I think this is basically right, but I would add the suffering of the family as well.
Obesity will not lead you to abuse your spouse or children. Obese people can hold down a job. Obese people don't lose custody of their children.
The closest analogue, I think, is smoking. It will demonstrably take years of your lifespan and healthspan. It does lead to minor harm of people in your immediate vicinity (2nd hand smoke, those kids probably get fat too).
I think smoking is bang on as a comparison. Massive lifetime average costs to the health system, spending on which is by definition zero sum. Both smoking and morbid obesity are enormously damaging life paths. I say this as someone who struggles with their weight.

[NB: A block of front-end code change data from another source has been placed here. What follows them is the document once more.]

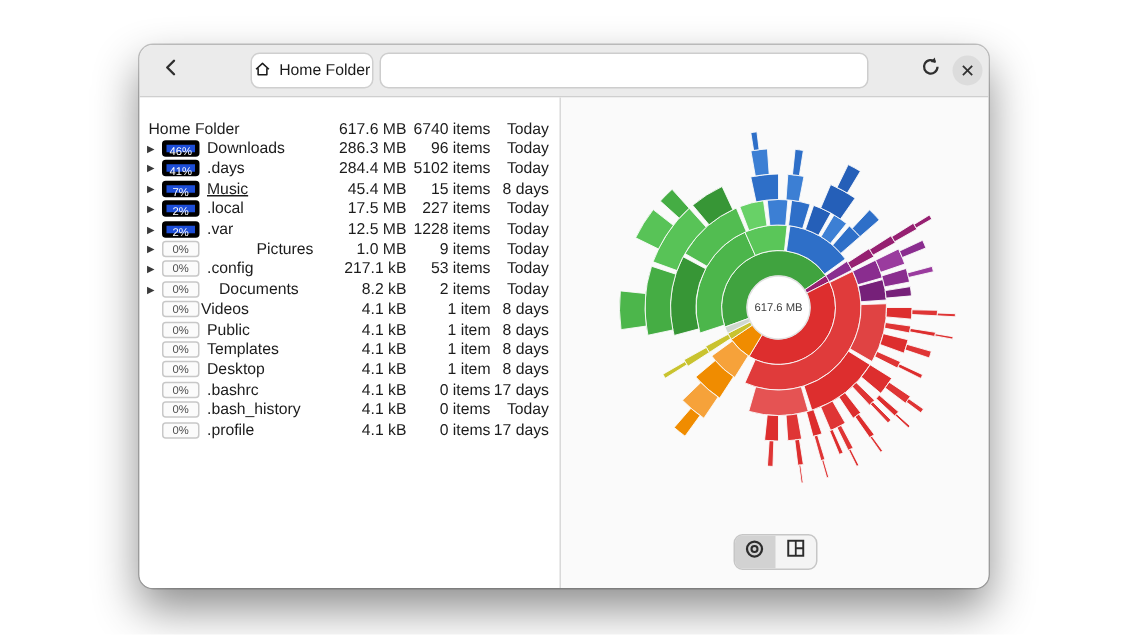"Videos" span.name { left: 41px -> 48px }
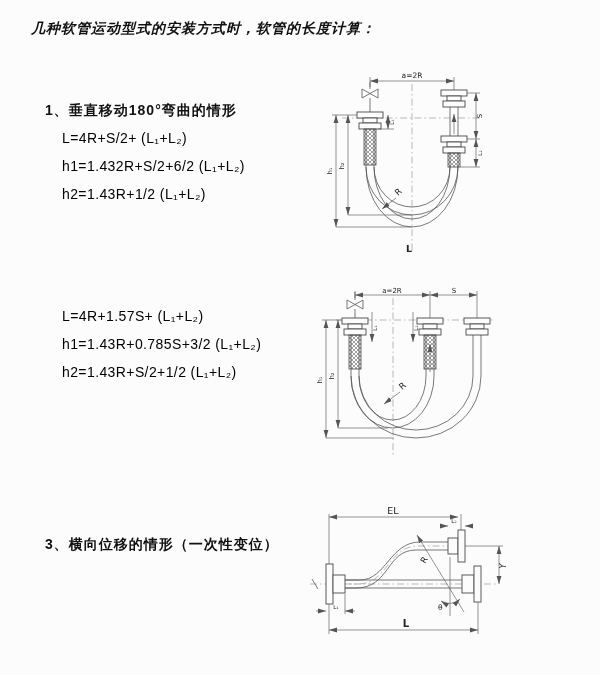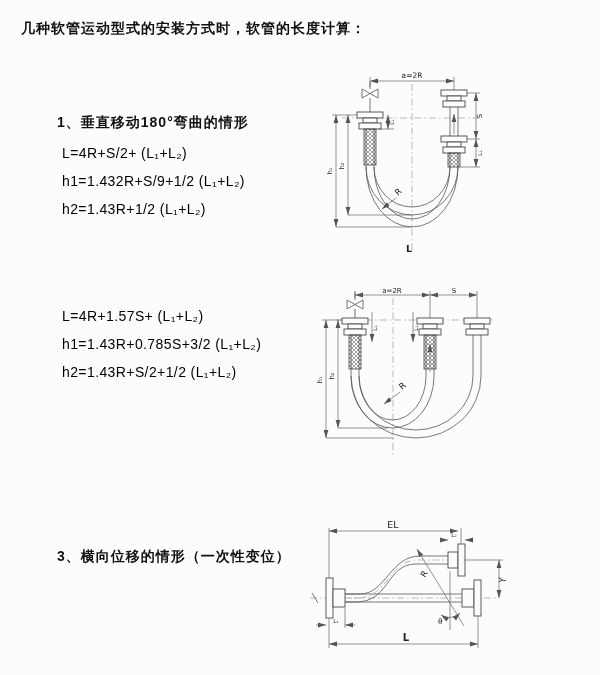"几种软管运动型式的安装方式时，软管的长度计算：" .page-title { font-style: none -> italic; left: 21px -> 31px }
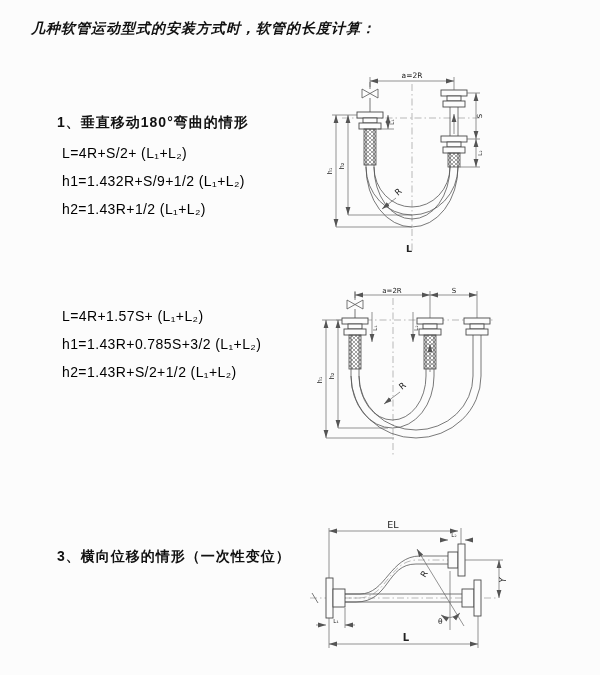"1、垂直移动180°弯曲的情形" .section-heading { margin: 12px -> 0 }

I want to acknowledge that weight isn't a simple calories in, calories out situation. That other illnesses, medications, childbirth and gut health have enormous impacts on the capacity to maintain or lose weight. And that many people (particularly in the US) live in food deserts. What I'd criticise is the valorisation or excusing of obesity as equivalent to healthy living.
'Healthy at any size' social messaging is enormously damaging on a social and personal level. I've personally known a few people who became politicised in this direction (as a subset of radical queer politics) and went from being highly functional to disabled due to overeating and other health consequences of inactivity and overeating. Life is difficult, aging is terrifying. Making it worse by pretending that these conditions aren't awful is extremely irresponsible.
Maybe not abuse of children per se, but most obese parents have obese children, so the self-caused sickness is passed down. I see it very often in such cases.
It boils down the lifestyle, 2 generations ago their grandparents were most probably skinny due to simple food they ate and physical labor they went through every day. If kids see lazy tired parents, chances of them being athletic and eating healthily are very low, and its a baggage that gets heavier to shed off with each passing year.
I grew up in a relatively high tax country with universal healthcare. My government in particular didn't publish everything I'd need to figure this out, but if they were comparable to similar countries with similar budgets and similar obesity rates, then I'd be paying 100% of my income for about two weeks every year in taxes to pay for the additional healthcare costs caused by obesity.
So if I didn't have to pay for obese people's additional healthcare costs, I could have either gotten myself a rather sizeable tax break, or a couple week of extra holiday free every year.
I tried to look for some overview, and ... found this study .. and even more interestingly in the Netherlands obesity seems to be cheaper than the alternative (probably because living longer leads to having more cancers, and those are fucking expensive)
This one is much easier to interpret as the result is just "In per capita terms, costs of obesity in 2019 ranged from US$17 in India to US$940 in Australia." ... and yeah a thousands bucks could have been spent on something nice. Drugs for example!
A study in my home country (which aligned with my own back of the napkin estimation) put the additional cost of obesity at around 8% of government expenditure. Which given I was giving up over half my salary in taxes (well over half once you count sales taxes), comes out to over two weeks of work exclusively for obese people’s additional medical costs. That’s not too far off the study you linked, which states an average of 1.8% GDP (though I’m not sure that sample of 8 countries is representative of much), which again would be somewhere between 4.5-6% of government expenditure depending on their expenditure to GDP ratios (assuming 30-40% is pretty normal).
Perhaps one week of work dedicated exclusively to subsidising obese people excess medical costs every year would be more reasonable for a more typical tax payer. But that’s still a lot.
I’m not sure I buy the increased mortality bringing that number down story very much either. Obesity tends to only take about 5-10 years off your life expectancy (depending on how obese…), but it’s going to drive your medical care costs up for your whole life. Obesity kills you a lot slower than cancer does.
I was surprised too, and for the other countries in the sample the result is the way you would expect. (But it seems that the Netherlands is an outlier exactly because the cost of end of life care is very expensive compared to "obesity care". But it would probably be much less surprising if we would see the data on graphs, as health problems - so associated costs too - tend to spike waaay up above 80, so in this model it seems that ~5 year difference makes up for a lot of money...)
Obesity will not lead you to abuse your spouse or children. Obese people can hold down a job. Obese people don't lose custody of their children.
The closest analogue, I think, is smoking. It will demonstrably take years of your lifespan and healthspan. It does lead to minor harm of people in your immediate vicinity (2nd hand smoke, those kids probably get fat too).